Булгарин обращается с формой первого лица только как с внешней условностью, мало использует её существенные изобразительные возможности и применяет их самое большее для того, чтобы представить многочисленные собственные размышления в виде мыслей Выжигина. Насколько это характерно, показывает, например, последняя (седьмая) глава 3-й части. События в романе прерываются в начале данной главы, и автор набрасывает сатирическую «Картину большого света»[898]
, которая никак не связана напрямую с описанными ранее приключениями его героя. Все примеры, привлекаемые для разъяснения общественных недостатков – это не ранее изображённые переживания Выжигина, а изобретённые «примеры», в качестве таковых и комментируемые. Хотя приключения рассказчика от первого лица предлагали достаточно примеров для такой моральной «оценки», автор не обращается к эмоциям своего рассказчика, а тонет в общем моральном экскурсе, который простирается более чем на десять страниц. Только потом нить действия, выпущенную из рук в конце предшествующей главы, подхватывают снова. Но, чтобы снова установить связь, а также легитимизировать общие размышления в виде высказывания Выжигина, весь экскурс просто берётся в кавычки, и вслед за тем прибавляется замечание: «Вот что я написал в своей записной книжке, по прошествии двух лет от вступления моего в свет»[899].При этом нигде не упоминается, что Выжигин имел обыкновение вести дневник. Всё замечание начинается также риторическим оборотом, обращением к «моему читателю», мало пригодным для заметки в дневнике, но зато тем более типичным для резонёрствующего автора романа[900]
. Вставка своего рода заметки из дневника рассказчика в его собственный рассказ от первого лица не усилила здесь особую перспективу «Я». Напротив, это, как простой, легко разгадываемый монтаж, подчёркивает опустошение формы первого лица подобно тому, как она устанавливается вновь и вновь, будучи характерной для всего романа Булгарина.Но было бы несправедливо рассматривать роман Булгарина только или в основном с точки зрения несовершенной перспективы «Я». Правда, намерение автора предложить жизнеописание «обычного» человека, рассказанное им самим, не реализовано, но это намерение – не самая существенная задача романа. Важнее для самого Булгарина, как и для оценки его произведения – намерение дать сатирическое «Описание нравов» современного русского общества. При этом литературном постижении современного общества интересует не столько радикальная сатирическая полемика, сколько, скорее, само отчасти критическое, отчасти поучительное «Описание нравов».

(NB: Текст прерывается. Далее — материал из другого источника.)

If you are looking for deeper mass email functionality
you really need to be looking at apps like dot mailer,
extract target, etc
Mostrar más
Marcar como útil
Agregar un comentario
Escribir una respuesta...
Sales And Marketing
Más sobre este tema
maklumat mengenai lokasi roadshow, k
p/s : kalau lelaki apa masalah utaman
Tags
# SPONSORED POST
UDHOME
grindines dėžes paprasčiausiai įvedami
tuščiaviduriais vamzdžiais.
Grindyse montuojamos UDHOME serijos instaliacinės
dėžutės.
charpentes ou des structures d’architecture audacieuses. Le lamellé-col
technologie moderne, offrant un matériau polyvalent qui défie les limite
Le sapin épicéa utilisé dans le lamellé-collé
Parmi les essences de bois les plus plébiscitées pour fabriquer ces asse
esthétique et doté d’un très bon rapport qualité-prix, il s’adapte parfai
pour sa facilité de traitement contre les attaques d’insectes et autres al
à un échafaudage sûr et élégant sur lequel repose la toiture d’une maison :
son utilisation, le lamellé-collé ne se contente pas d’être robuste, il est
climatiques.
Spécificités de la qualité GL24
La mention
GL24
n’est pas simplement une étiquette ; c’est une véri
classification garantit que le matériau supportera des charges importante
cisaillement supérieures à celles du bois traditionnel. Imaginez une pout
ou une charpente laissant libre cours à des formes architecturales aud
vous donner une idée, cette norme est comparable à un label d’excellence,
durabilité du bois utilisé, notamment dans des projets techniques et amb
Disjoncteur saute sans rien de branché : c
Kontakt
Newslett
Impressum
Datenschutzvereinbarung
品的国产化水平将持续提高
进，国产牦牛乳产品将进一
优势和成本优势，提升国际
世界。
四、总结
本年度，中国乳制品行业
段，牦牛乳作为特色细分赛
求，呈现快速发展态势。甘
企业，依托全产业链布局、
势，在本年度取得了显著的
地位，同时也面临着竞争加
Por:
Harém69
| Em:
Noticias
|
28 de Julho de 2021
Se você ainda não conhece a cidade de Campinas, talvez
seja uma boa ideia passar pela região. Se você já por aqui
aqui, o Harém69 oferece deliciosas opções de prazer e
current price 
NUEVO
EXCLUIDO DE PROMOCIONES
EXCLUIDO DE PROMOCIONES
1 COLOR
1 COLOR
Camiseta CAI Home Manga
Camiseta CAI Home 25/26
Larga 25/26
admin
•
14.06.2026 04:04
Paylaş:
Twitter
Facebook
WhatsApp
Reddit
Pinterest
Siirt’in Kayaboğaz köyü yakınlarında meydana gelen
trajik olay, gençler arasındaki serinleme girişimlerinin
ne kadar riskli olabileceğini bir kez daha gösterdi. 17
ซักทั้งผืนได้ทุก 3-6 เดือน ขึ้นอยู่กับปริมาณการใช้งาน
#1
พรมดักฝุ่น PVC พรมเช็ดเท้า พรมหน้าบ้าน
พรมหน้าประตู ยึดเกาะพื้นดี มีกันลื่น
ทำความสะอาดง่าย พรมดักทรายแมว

Погодин утверждает, пытаясь снять с Булгарина упрёк в оппортунизме, что «Выжигин» однозначно становится на сторону крестьян против помещиков и резко полемизирует против крепостничества[901]
. Но об этом не может быть и речи. Собственно, даже определённая критика в адрес самовластного дворянства после восстания декабристов 1825 г. не была неуместной, особенно для Булгарина, который одно время из-за своего знакомства с декабристами даже подозревался в заговоре. Но «Выжигин» не подчёркнуто продворянский, не подчёркнуто антидворянский и тем более не представляет собой полемику против крепостничества; в крайнем случае то здесь, то там подвергается критике «неправильное» обращение с крепостными крестьянами. Эта критика никогда не переходит границы общепринятого и безобидного. И в тех случаях, когда автор описывает жизнь русского крестьянина или вводит образы из простого народа, ощущается определённая симпатия, но она всегда имеет более сентиментально-патриотический, чем социально-критический характер[902]. Если Булгарин высмеивает и отвергает поведение помещика Глаздурина, то этот эпизод непосредственно предпосылается образу идеального русского помещика Россиянина, так что он с самого начала оказывается только негативным дополнением, а не принципиальной критикой самого сословия[903]. Неограниченные упрёки адресованы не русскому помещику, а польской землевладельческой знати в образе Гологордовского, которому, в противоположность Глаздурину, не противопоставлен положительный польский образ. В соответствии с этим также и польский еврей показан исключительно в отрицательных вариациях (сначала в образе еврейского «арендатора» Гологордовского, затем Мовши со всей его роднёй). Следовательно, Булгарин только там отваживается на прямую сатирическую полемику, где можно не бояться возражений со стороны русского читателя и властей, где, наоборот, он, происходящий из Польши, даже может доказать свою оторванность от польского прошлого и свой русский патриотизм. И если он уже хвалил у Жуи дополнение негативных примеров позитивными как тактику, цель которой – избежать оскорблений, то сам он доводит эту тактику до крайности. Она превращается у него просто-напросто в шаблон[904].